Maryland Gothic
  • You look to the East and see the Chesapeake Bay. That’s certainly new. 
  • Redskins, Ravens, and for some reason, Cowboys: There certainly are a lot of them around here. You’re certain they know nothing about football.
  • You speed on the highway towards the Beltway on Monday morning. Devil take the hindmost, after all.
  • You go fossil hunting in Calvert cliffs and find a human skull. At least you think its human; That’s what it tells you, anyway.
  • Some days you eat far too much crab. Other days crabs eat far too much of you.
  • You walk down the deserted boardwalk of Ocean City, wondering whats at the end. You hope you reach it soon. You’re running out of food.
  • You eat Old Bay on everything. You have no choice. It  just shows up on its own on whatever you put in your mouth. You’ve forgotten what bread tastes like.
  • The oyster restoration efforts are working. The water in the Bay is getting much clearer. You can finally see what the skipjack sailors labored to hide from mortal eyes over the past centuries.

Why does nobody ever talk about how weird Maryland is? 

Nobody ever talks about Maryland, period. It’s like they forget it’s a state. There’s no real stereotypes about people from Maryland, because it’s right in the middle of the east coast, EXCEPT everyone from Maryland is obsessed with crabs and Old Bay seasoning. You may think I’m exaggerating, but my friend’s brother used to actually drink Old Bay straight. The only time I ever saw my boyfriend look at me with anything other than pure love and respect was when I said that I thought crabs served in the shell were overrated. McDonalds in Maryland serves Filet-o-Fish WITH OLD BAY SEASONING. Once I saw a production of The Little Mermaid in Maryland, and the actor playing the chef sang “now some Old Bay!” instead of “now some flour,” and the audience burst into rapturous applause in the middle of the song. Old Bay is as essential to Marylanders as flour.

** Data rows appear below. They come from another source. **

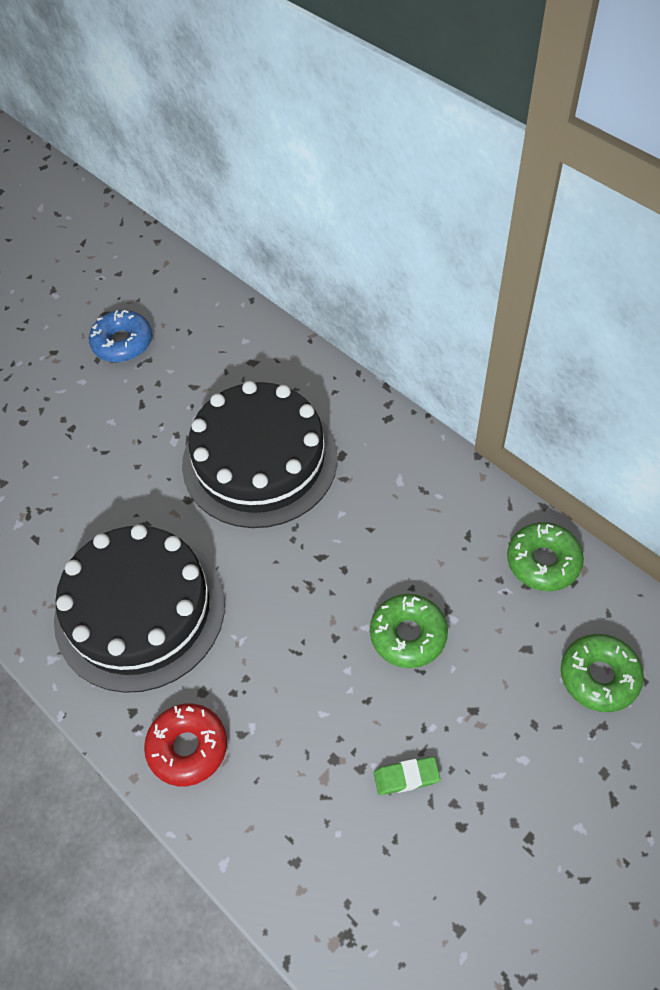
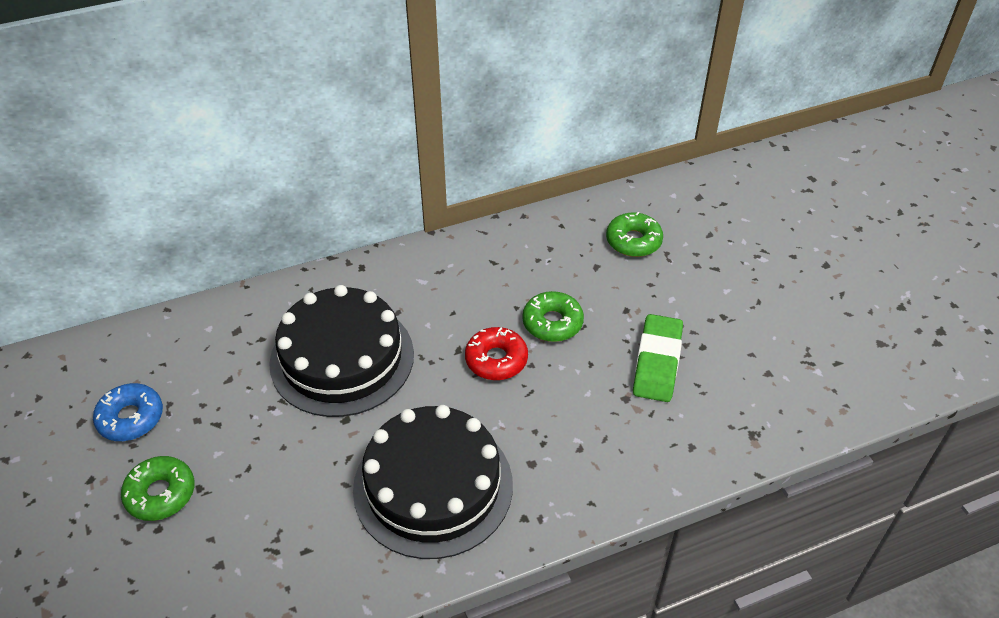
camera: 70 degrees left, 10 degrees down
(188, 747) = (574, 487): red donut -> red donut (496, 360)
(406, 777) = (657, 362): green eraser -> green eraser, size x1.99
(543, 561) = (537, 233): green donut -> green donut (160, 494)

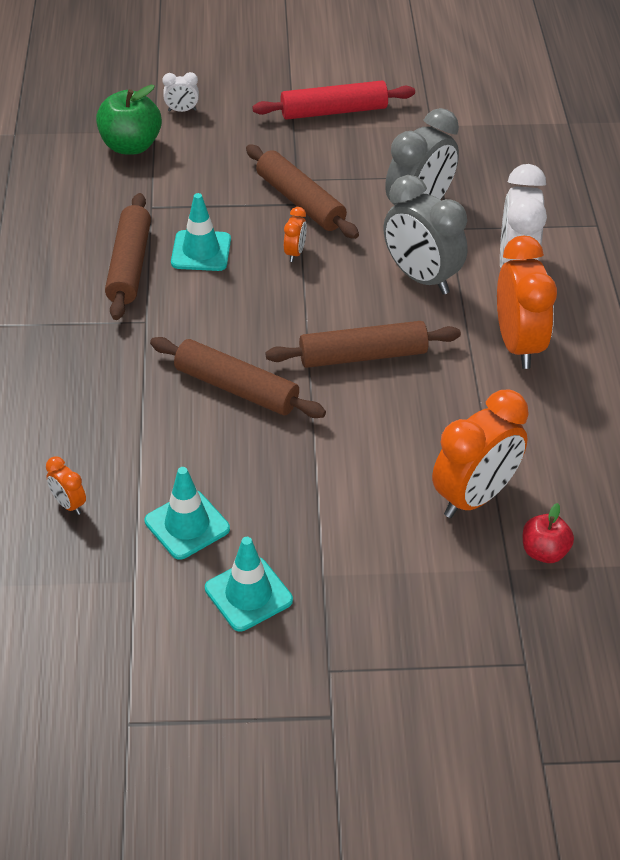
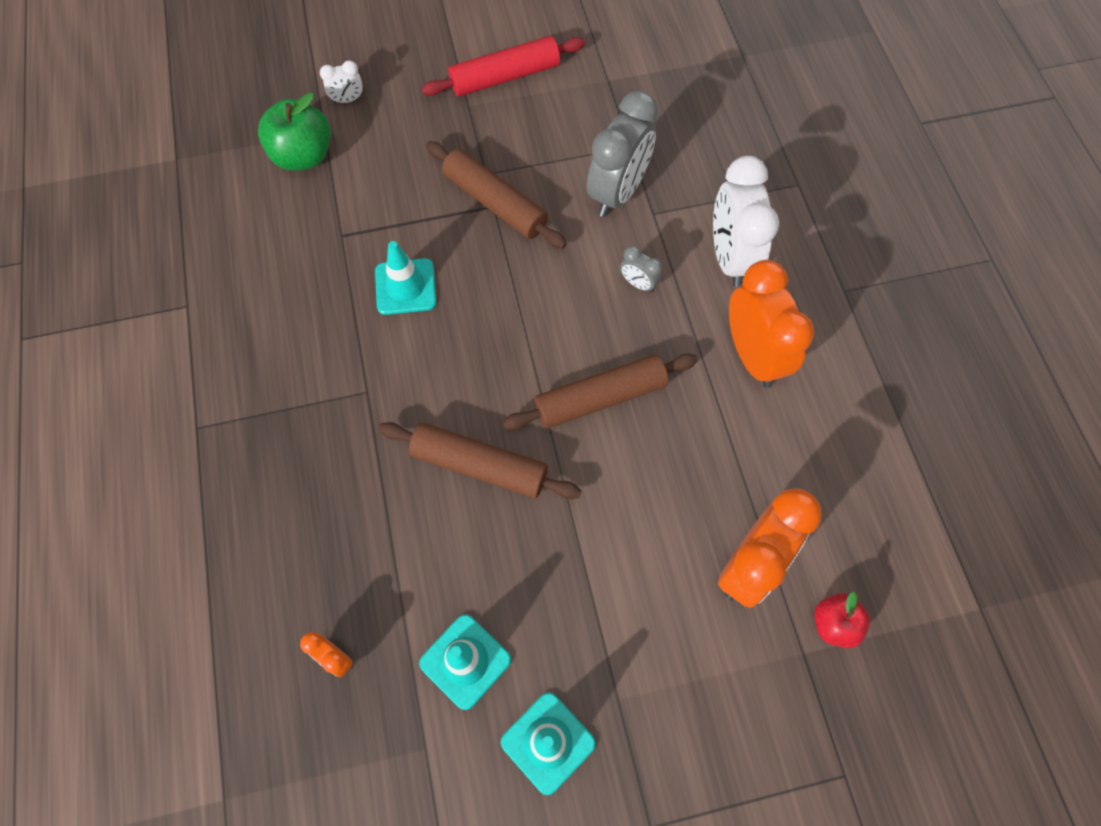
camera: 10 degrees left, 20 degrees up
(129, 265) = (334, 319): brown rolling pin -> none
(295, 253) = (503, 272): orange clock -> none
(421, 278) = (638, 284): grey clock -> grey clock, size x0.45

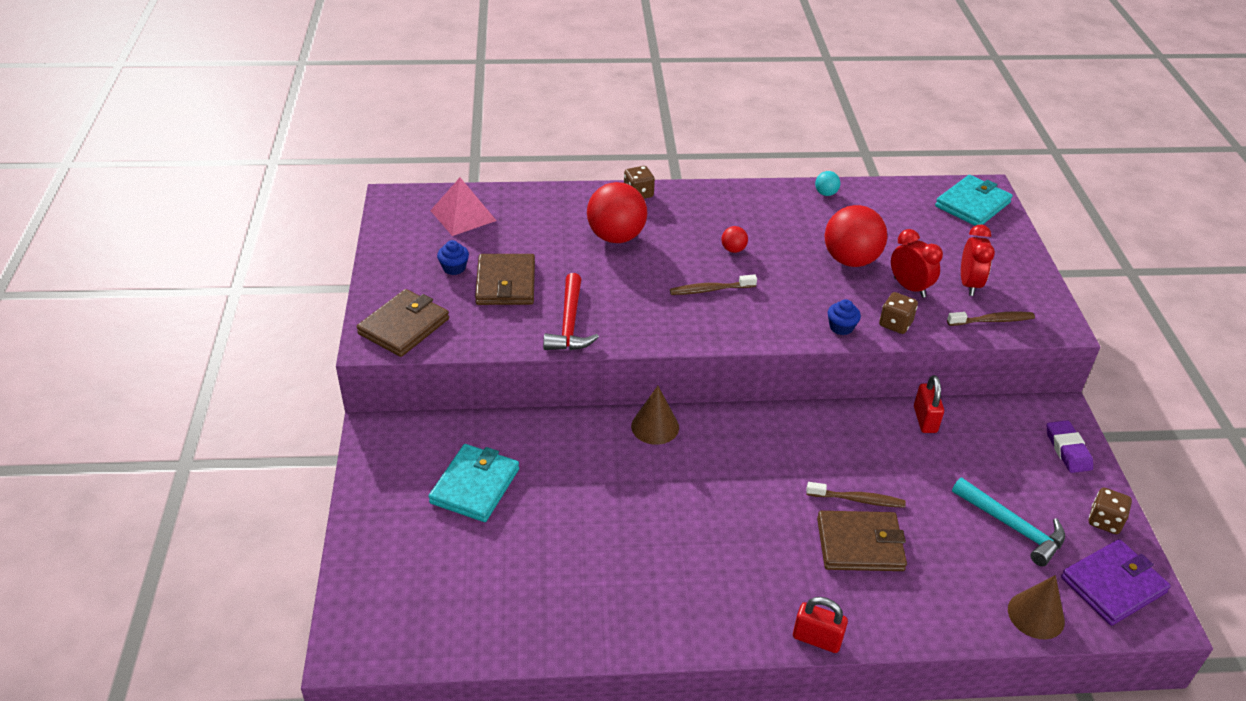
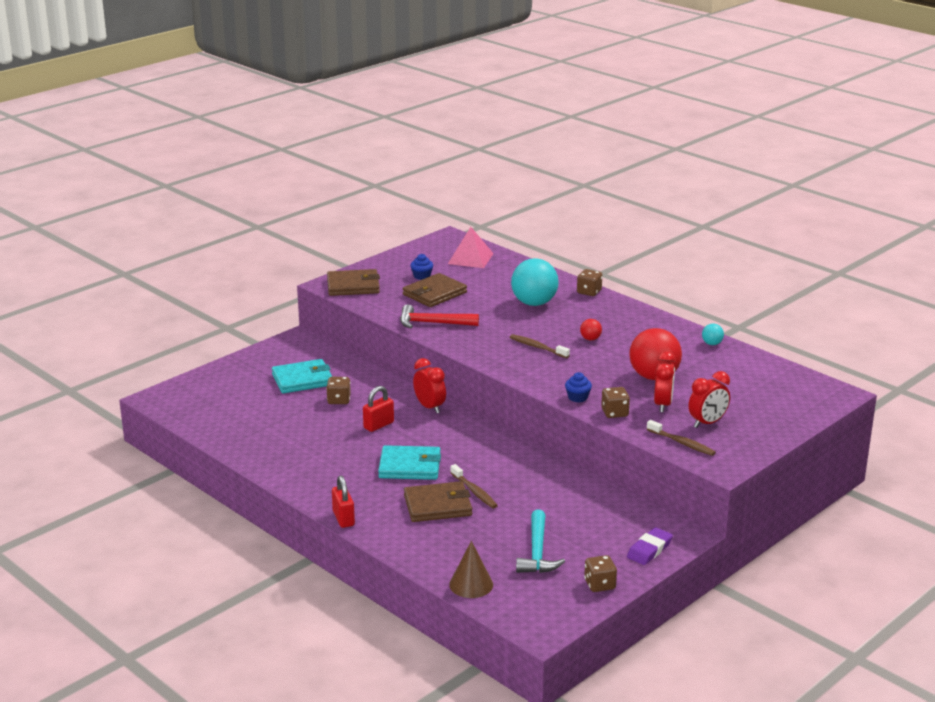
camera: 50 degrees right, 15 degrees down
(557, 485) = (339, 400): none -> brown dice
(569, 324) = (432, 323): red hammer -> red hammer turned 45 degrees clockwise
(616, 237) = (534, 303): red ball -> turquoise ball
(655, 426) = (429, 407): brown cone -> red clock
(860, 544) = (437, 505): brown wallet -> brown wallet turned 60 degrees counterclockwise
(925, 419) = (587, 488): red padlock -> red padlock (378, 425)
(972, 204) = (808, 395): turquoise wallet -> turquoise wallet (409, 466)
(1113, 585) = (542, 605): purple wallet -> none

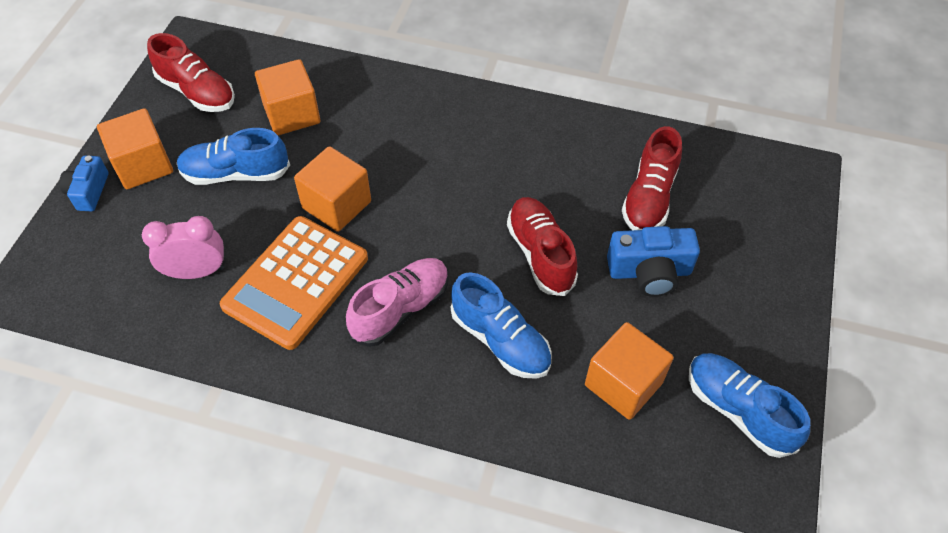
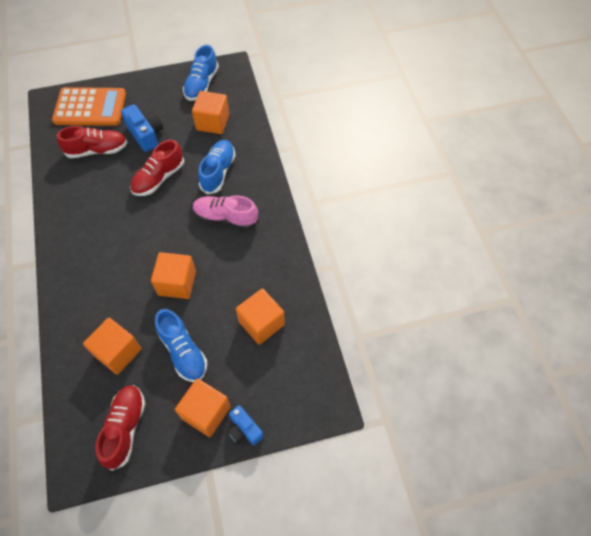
camera: 120 degrees left, 5 degrees up
(89, 191) = (244, 429): blue camera -> blue camera turned 75 degrees clockwise
(197, 272) = (261, 323): pink clock -> orange cube
(296, 282) = (238, 271): orange calculator -> orange calculator (90, 107)

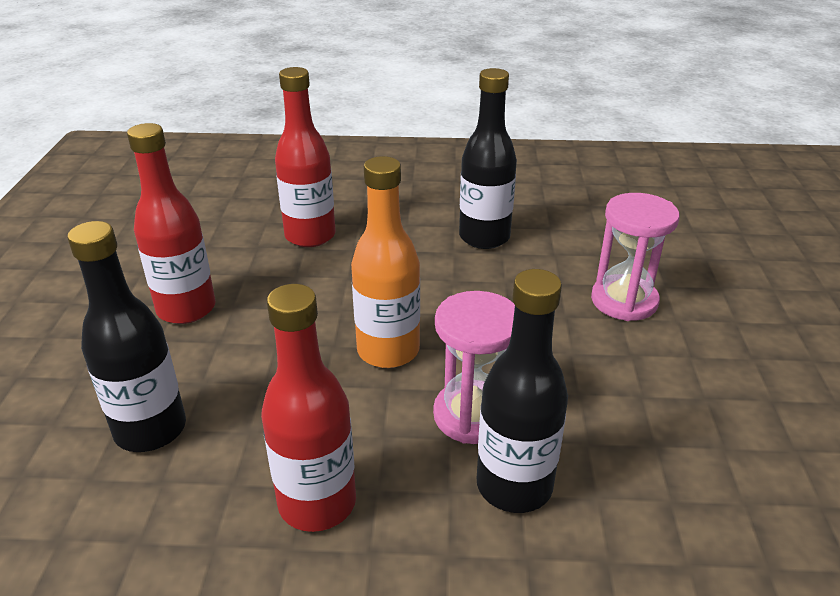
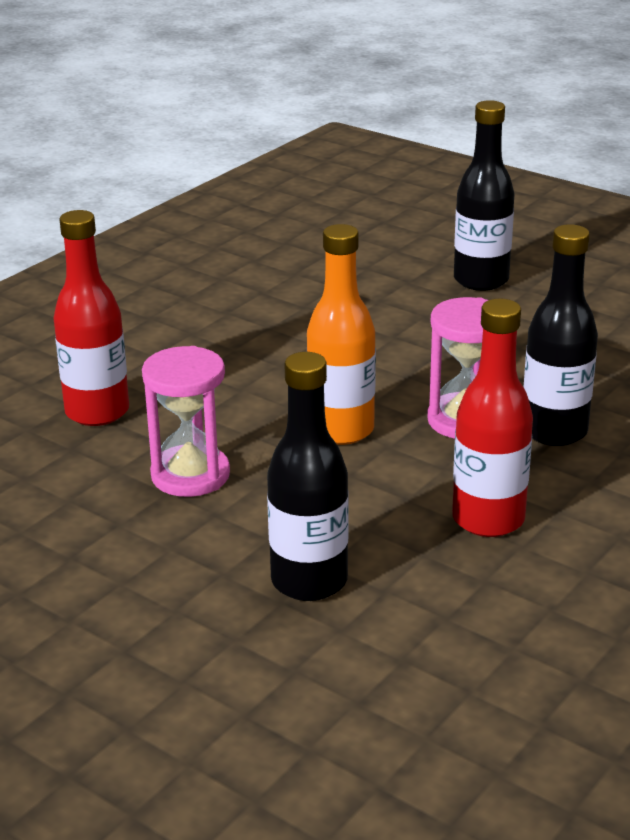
camera: 55 degrees left, 5 degrees down
(186, 309) = (135, 519): red bottle -> none
(484, 237) = (233, 326): black bottle -> black bottle (481, 280)
(624, 301) = (406, 305): pink hourglass -> pink hourglass (190, 475)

The official state sport of Maryland is jousting. No joke.

And once, I went to a McDonalds’ down the road from Camp David while George W. Bush was staying there, and there were free-range chickens who lived in the parking lot. It made me uncomfortable.

Edgar Allan Poe, John Waters, Frank Zappa, and F. Scott Fitzgerald are all  from Maryland. Oh, and John Wilkes Booth. Something weird is in the water there. My money’s on Old Bay.